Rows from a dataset
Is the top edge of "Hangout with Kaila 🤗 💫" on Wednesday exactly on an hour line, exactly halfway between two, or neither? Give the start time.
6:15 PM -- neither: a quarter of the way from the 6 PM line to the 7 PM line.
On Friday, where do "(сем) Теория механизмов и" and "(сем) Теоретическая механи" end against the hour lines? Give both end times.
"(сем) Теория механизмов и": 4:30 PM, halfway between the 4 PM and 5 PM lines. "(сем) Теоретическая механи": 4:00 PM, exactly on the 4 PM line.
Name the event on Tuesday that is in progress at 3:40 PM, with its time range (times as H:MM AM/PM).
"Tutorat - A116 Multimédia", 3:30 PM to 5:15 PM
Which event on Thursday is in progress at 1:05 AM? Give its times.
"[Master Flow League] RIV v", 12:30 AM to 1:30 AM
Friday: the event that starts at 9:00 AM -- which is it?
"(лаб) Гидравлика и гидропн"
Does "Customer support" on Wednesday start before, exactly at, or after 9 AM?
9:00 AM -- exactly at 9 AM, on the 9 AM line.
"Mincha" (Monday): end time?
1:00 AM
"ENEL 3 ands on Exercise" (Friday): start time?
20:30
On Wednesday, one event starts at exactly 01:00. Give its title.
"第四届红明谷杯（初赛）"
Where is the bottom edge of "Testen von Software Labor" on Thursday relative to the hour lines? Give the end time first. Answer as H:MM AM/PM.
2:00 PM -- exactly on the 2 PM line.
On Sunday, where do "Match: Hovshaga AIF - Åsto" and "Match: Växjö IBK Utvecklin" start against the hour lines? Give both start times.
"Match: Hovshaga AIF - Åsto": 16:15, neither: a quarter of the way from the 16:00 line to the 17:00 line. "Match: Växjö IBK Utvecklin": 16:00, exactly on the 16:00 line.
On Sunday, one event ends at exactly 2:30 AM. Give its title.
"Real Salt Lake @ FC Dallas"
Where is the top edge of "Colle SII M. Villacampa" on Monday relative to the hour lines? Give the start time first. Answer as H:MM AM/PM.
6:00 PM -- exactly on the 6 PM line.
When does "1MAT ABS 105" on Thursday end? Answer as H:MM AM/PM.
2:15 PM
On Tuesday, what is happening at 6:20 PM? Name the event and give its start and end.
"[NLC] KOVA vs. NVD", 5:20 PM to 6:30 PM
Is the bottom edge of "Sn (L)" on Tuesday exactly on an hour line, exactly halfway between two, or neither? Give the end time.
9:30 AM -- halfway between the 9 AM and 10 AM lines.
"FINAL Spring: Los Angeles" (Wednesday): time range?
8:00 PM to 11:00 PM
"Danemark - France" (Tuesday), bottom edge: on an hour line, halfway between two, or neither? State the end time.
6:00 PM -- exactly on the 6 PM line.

• **Aim of the exercise**: Recast all of the lines above as a numbered list, leaving out any blank lines.

• **Output of the exercise**:
1. Is the top edge of "Hangout with Kaila 🤗 💫" on Wednesday exactly on an hour line, exactly halfway between two, or neither? Give the start time.
2. 6:15 PM -- neither: a quarter of the way from the 6 PM line to the 7 PM line.
3. On Friday, where do "(сем) Теория механизмов и" and "(сем) Теоретическая механи" end against the hour lines? Give both end times.
4. "(сем) Теория механизмов и": 4:30 PM, halfway between the 4 PM and 5 PM lines. "(сем) Теоретическая механи": 4:00 PM, exactly on the 4 PM line.
5. Name the event on Tuesday that is in progress at 3:40 PM, with its time range (times as H:MM AM/PM).
6. "Tutorat - A116 Multimédia", 3:30 PM to 5:15 PM
7. Which event on Thursday is in progress at 1:05 AM? Give its times.
8. "[Master Flow League] RIV v", 12:30 AM to 1:30 AM
9. Friday: the event that starts at 9:00 AM -- which is it?
10. "(лаб) Гидравлика и гидропн"
11. Does "Customer support" on Wednesday start before, exactly at, or after 9 AM?
12. 9:00 AM -- exactly at 9 AM, on the 9 AM line.
13. "Mincha" (Monday): end time?
14. 1:00 AM
15. "ENEL 3 ands on Exercise" (Friday): start time?
16. 20:30
17. On Wednesday, one event starts at exactly 01:00. Give its title.
18. "第四届红明谷杯（初赛）"
19. Where is the bottom edge of "Testen von Software Labor" on Thursday relative to the hour lines? Give the end time first. Answer as H:MM AM/PM.
20. 2:00 PM -- exactly on the 2 PM line.
21. On Sunday, where do "Match: Hovshaga AIF - Åsto" and "Match: Växjö IBK Utvecklin" start against the hour lines? Give both start times.
22. "Match: Hovshaga AIF - Åsto": 16:15, neither: a quarter of the way from the 16:00 line to the 17:00 line. "Match: Växjö IBK Utvecklin": 16:00, exactly on the 16:00 line.
23. On Sunday, one event ends at exactly 2:30 AM. Give its title.
24. "Real Salt Lake @ FC Dallas"
25. Where is the top edge of "Colle SII M. Villacampa" on Monday relative to the hour lines? Give the start time first. Answer as H:MM AM/PM.
26. 6:00 PM -- exactly on the 6 PM line.
27. When does "1MAT ABS 105" on Thursday end? Answer as H:MM AM/PM.
28. 2:15 PM
29. On Tuesday, what is happening at 6:20 PM? Name the event and give its start and end.
30. "[NLC] KOVA vs. NVD", 5:20 PM to 6:30 PM
31. Is the bottom edge of "Sn (L)" on Tuesday exactly on an hour line, exactly halfway between two, or neither? Give the end time.
32. 9:30 AM -- halfway between the 9 AM and 10 AM lines.
33. "FINAL Spring: Los Angeles" (Wednesday): time range?
34. 8:00 PM to 11:00 PM
35. "Danemark - France" (Tuesday), bottom edge: on an hour line, halfway between two, or neither? State the end time.
36. 6:00 PM -- exactly on the 6 PM line.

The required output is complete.